= Supplied records =
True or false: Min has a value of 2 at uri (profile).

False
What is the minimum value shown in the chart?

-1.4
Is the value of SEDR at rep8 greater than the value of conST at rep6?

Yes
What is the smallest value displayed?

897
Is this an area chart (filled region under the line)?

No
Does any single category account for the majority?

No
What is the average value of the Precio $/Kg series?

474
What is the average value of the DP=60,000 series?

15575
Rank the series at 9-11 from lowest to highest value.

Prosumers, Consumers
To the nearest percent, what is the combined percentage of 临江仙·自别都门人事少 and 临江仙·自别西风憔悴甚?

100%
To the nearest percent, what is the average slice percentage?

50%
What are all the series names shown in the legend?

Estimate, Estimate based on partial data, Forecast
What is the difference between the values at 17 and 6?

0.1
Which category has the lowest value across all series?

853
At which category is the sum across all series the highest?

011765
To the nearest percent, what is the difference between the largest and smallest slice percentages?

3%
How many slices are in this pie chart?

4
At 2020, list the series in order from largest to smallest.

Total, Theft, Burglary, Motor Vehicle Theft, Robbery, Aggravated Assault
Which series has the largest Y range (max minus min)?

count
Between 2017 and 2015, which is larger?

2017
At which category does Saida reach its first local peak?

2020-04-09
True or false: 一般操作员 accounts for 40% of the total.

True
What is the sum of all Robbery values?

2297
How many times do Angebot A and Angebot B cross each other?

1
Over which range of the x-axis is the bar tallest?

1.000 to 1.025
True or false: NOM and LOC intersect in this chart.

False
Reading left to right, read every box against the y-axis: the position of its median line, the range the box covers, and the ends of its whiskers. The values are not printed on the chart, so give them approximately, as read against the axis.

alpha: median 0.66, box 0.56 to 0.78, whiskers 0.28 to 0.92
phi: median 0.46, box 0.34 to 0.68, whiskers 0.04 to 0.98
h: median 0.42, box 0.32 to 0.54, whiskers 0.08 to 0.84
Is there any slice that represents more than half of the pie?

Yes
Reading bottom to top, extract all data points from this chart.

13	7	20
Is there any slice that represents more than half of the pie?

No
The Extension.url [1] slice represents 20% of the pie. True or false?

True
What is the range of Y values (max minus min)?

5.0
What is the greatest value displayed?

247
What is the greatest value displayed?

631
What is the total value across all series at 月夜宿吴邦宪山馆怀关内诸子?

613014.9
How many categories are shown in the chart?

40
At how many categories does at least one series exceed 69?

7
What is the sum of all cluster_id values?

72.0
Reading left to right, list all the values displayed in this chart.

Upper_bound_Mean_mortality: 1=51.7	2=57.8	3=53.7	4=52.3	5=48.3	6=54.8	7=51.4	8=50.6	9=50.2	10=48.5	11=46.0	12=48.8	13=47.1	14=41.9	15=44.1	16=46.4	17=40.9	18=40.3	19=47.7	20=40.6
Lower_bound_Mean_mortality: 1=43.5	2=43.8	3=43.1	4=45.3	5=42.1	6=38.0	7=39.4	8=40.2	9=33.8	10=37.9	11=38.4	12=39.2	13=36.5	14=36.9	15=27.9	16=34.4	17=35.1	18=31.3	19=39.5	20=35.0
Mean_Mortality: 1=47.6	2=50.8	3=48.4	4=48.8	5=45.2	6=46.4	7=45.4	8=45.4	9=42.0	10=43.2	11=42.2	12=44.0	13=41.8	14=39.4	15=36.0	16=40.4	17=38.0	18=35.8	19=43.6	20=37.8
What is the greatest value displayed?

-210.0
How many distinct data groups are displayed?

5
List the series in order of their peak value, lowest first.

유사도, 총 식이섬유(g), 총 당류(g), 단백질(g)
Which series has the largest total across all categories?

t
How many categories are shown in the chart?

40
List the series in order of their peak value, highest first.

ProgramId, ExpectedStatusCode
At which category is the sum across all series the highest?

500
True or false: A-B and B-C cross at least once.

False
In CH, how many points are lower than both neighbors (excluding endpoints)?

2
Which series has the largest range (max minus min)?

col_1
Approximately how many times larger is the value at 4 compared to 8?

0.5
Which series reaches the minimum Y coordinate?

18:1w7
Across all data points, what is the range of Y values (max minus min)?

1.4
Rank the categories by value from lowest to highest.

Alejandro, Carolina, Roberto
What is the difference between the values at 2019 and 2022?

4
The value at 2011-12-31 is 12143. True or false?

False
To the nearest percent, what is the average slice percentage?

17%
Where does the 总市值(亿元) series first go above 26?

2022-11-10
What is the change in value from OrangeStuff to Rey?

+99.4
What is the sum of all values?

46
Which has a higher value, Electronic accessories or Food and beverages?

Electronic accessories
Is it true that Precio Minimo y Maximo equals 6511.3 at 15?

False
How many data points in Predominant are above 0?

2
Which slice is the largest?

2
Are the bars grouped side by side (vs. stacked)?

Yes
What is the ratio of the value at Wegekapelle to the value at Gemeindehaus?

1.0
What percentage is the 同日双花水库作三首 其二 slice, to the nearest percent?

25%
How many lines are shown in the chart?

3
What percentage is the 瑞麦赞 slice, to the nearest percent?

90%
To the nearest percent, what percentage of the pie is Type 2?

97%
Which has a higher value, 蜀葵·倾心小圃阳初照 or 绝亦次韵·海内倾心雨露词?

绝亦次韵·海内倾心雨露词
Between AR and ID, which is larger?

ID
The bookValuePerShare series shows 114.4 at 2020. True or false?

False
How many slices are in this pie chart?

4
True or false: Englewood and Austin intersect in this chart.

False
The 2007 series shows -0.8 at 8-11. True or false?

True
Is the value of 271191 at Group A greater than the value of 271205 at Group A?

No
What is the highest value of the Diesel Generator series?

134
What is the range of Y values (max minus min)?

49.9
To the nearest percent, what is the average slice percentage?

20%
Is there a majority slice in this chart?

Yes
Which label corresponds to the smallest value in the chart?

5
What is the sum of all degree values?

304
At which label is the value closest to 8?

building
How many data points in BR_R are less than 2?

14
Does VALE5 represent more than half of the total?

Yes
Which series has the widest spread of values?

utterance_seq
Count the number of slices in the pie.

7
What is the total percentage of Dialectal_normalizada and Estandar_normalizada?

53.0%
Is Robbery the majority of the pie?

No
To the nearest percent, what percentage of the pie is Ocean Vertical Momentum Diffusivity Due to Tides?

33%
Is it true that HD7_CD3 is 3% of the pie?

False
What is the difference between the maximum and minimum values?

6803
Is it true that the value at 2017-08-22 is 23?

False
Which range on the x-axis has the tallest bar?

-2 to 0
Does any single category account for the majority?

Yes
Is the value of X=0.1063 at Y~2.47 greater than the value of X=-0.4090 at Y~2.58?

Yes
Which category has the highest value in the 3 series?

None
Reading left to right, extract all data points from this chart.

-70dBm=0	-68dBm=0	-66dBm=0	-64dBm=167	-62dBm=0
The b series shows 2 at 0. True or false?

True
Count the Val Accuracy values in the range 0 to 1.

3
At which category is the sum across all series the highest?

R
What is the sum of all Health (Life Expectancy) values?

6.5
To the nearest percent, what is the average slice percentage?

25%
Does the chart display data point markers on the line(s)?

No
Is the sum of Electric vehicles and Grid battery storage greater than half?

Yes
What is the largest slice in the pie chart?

= Brief =
Can you give again the items starting with the line containing "ProgramId, ExpectedStatusCode" and going on through the line containing "Rank the categories", both included, reproducing them line for line?

= Exercise response =
ProgramId, ExpectedStatusCode
At which category is the sum across all series the highest?

500
True or false: A-B and B-C cross at least once.

False
In CH, how many points are lower than both neighbors (excluding endpoints)?

2
Which series has the largest range (max minus min)?

col_1
Approximately how many times larger is the value at 4 compared to 8?

0.5
Which series reaches the minimum Y coordinate?

18:1w7
Across all data points, what is the range of Y values (max minus min)?

1.4
Rank the categories by value from lowest to highest.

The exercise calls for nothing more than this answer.